Moody’s a finalement maintenu la note du Sénégal qui était fortement menacée d’une dégradation qui altérerait sa qualité d’emprunteur sur les marchés internationaux. Toutefois, l’agence qui a fait passer les perspectives de «stable» à «négative», a pointé du doigt la dette du Sénégal. Une dette dont elle prévoit la charge à environ 65% du Pib en 2021, contre 56% en 2019 et à 325% des revenus. Une situation d’autant plus compliquée qu’une plus grande mobilisation des ressources intérieures qui devrait être la solution connaît beaucoup de limites du fait, souligne l’agence, de la faible base des revenus imposables.
Vendredi dernier, l’agence de notation Moody’s avait sorti une décision à travers laquelle elle maintenait la note Ba3 du Sénégal. En ce sens d’ailleurs, le ministère des Finances et du Budget avait rendu public un communiqué pour expliquer que «cette révision de la perspective intervenue est consécutive au creusement du déficit budgétaire qui passe à 6,1% en raison des mesures de soutien aux entreprises et aux ménages pour endiguer les effets de la pandémie de Covid-19». Mais l’agence américaine ne s’est pas limitée à la note du Sénégal, elle s’est prononcée largement sur la dette du Sénégal qu’elle trouve inquiétante. En effet, pour Moody’s, «les perspectives négatives» qu’elle a soulignées «reflètent les risques associés à la charge de la dette relativement élevée de l'administration centrale». Une charge de la dette qu’elle prévoit à «environ 65% du Pib en 2021, contre 56% en 2019 et 325% des revenus». Poursuivant, l’agence est d’autant plus pessimiste que «le choc du coronavirus exacerbe une tendance à la hausse du fardeau de la dette qui a commencé avant le choc». Un choc auquel notre pays aura du mal à faire face, selon l’agence, du fait d’un endettement en hausse et une économie à «faibles niveaux de richesse». Pire, le gouvernement pourrait être contraint de s’endetter encore pour pouvoir soutenir l’économie.

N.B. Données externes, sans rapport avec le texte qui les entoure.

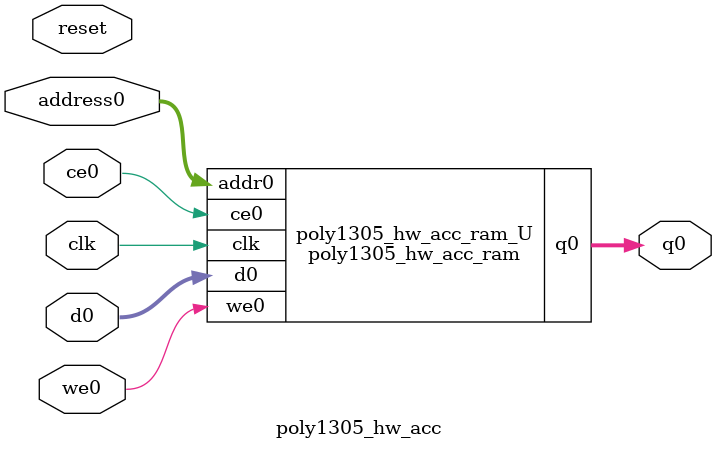
<source format=v>
`timescale 1 ns / 1 ps
module poly1305_hw_acc_ram (addr0, ce0, d0, we0, q0,  clk);

parameter DWIDTH = 8;
parameter AWIDTH = 5;
parameter MEM_SIZE = 17;

input[AWIDTH-1:0] addr0;
input ce0;
input[DWIDTH-1:0] d0;
input we0;
output reg[DWIDTH-1:0] q0;
input clk;

(* ram_style = "distributed" *)reg [DWIDTH-1:0] ram[0:MEM_SIZE-1];




always @(posedge clk)  
begin 
    if (ce0) 
    begin
        if (we0) 
        begin 
            ram[addr0] <= d0; 
        end 
        q0 <= ram[addr0];
    end
end


endmodule

`timescale 1 ns / 1 ps
module poly1305_hw_acc(
    reset,
    clk,
    address0,
    ce0,
    we0,
    d0,
    q0);

parameter DataWidth = 32'd8;
parameter AddressRange = 32'd17;
parameter AddressWidth = 32'd5;
input reset;
input clk;
input[AddressWidth - 1:0] address0;
input ce0;
input we0;
input[DataWidth - 1:0] d0;
output[DataWidth - 1:0] q0;



poly1305_hw_acc_ram poly1305_hw_acc_ram_U(
    .clk( clk ),
    .addr0( address0 ),
    .ce0( ce0 ),
    .we0( we0 ),
    .d0( d0 ),
    .q0( q0 ));

endmodule


</source>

Une base de revenus imposables trop limitée pour atteindre le ratio impôts/Pib à 20%
Et la seule solution pour ne pas recourir à l’endettement serait une plus grande mobilisation des ressources intérieures, à travers les impôts. Or, à ce niveau, le Sénégal a des limites objectives. «Le faible Pib par habitant, à environ 3900 dollars en 2019 (en termes de PPA), indique une base de revenus imposables limitée pour porter le ratio impôts/Pib au niveau cible de 20% (environ 17% avant la pandémie) au cours des trois à cinq prochaines année», affirme l’agence de notation. En outre, à en croire Moody’s, l’assainissement budgétaire serait une bonne bouffée d’oxygène pour le Sénégal, s’il est réalisé à temps. Car, un «retard» dans sa mise en œuvre, soutient-elle, «rendrait le fardeau élevé de la dette du Sénégal vulnérable à de nouveaux chocs».

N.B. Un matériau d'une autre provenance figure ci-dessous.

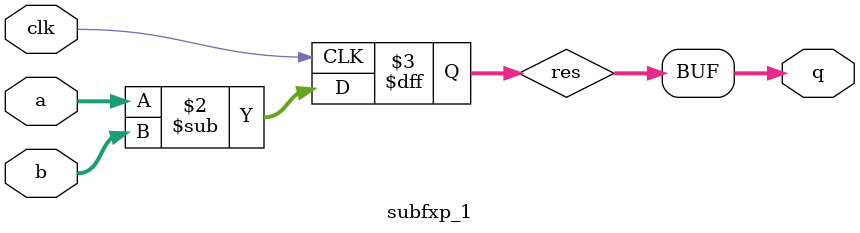
<source format=v>
module subfxp_1(a, b, q, clk);
   parameter width = 16;
   input [width-1:0]  a, b; 
   input                     clk;
   output [width-1:0] q; 
   reg [width-1:0]    res; 
   assign                    q = res;
   always @(posedge clk) begin
     res <= a-b;
   end
endmodule
</source>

Même si Moody’s a finalement maintenu la note du Sénégal, celle-ci était fortement menacée de dégradation. L’agence qui avait placé notre pays et plusieurs autres sous surveillance depuis juin, se serait même ravisée, sous la pression de la communauté internationale et au vu de la situation créée par la pandémie du coronavirus. En effet, une baisse de la note aurait rendu pire le profil de débiteur du Sénégal, avec plus de risques encourus pour les créanciers, et donc plus de difficultés à mobiliser des fonds dans les marchés internationaux. Mais heureusement, Moody’s n’a finalement pas procédé à une dégradation de la note. Par contre, elle a requalifié les perspectives, qui passent de «stable» à «négative».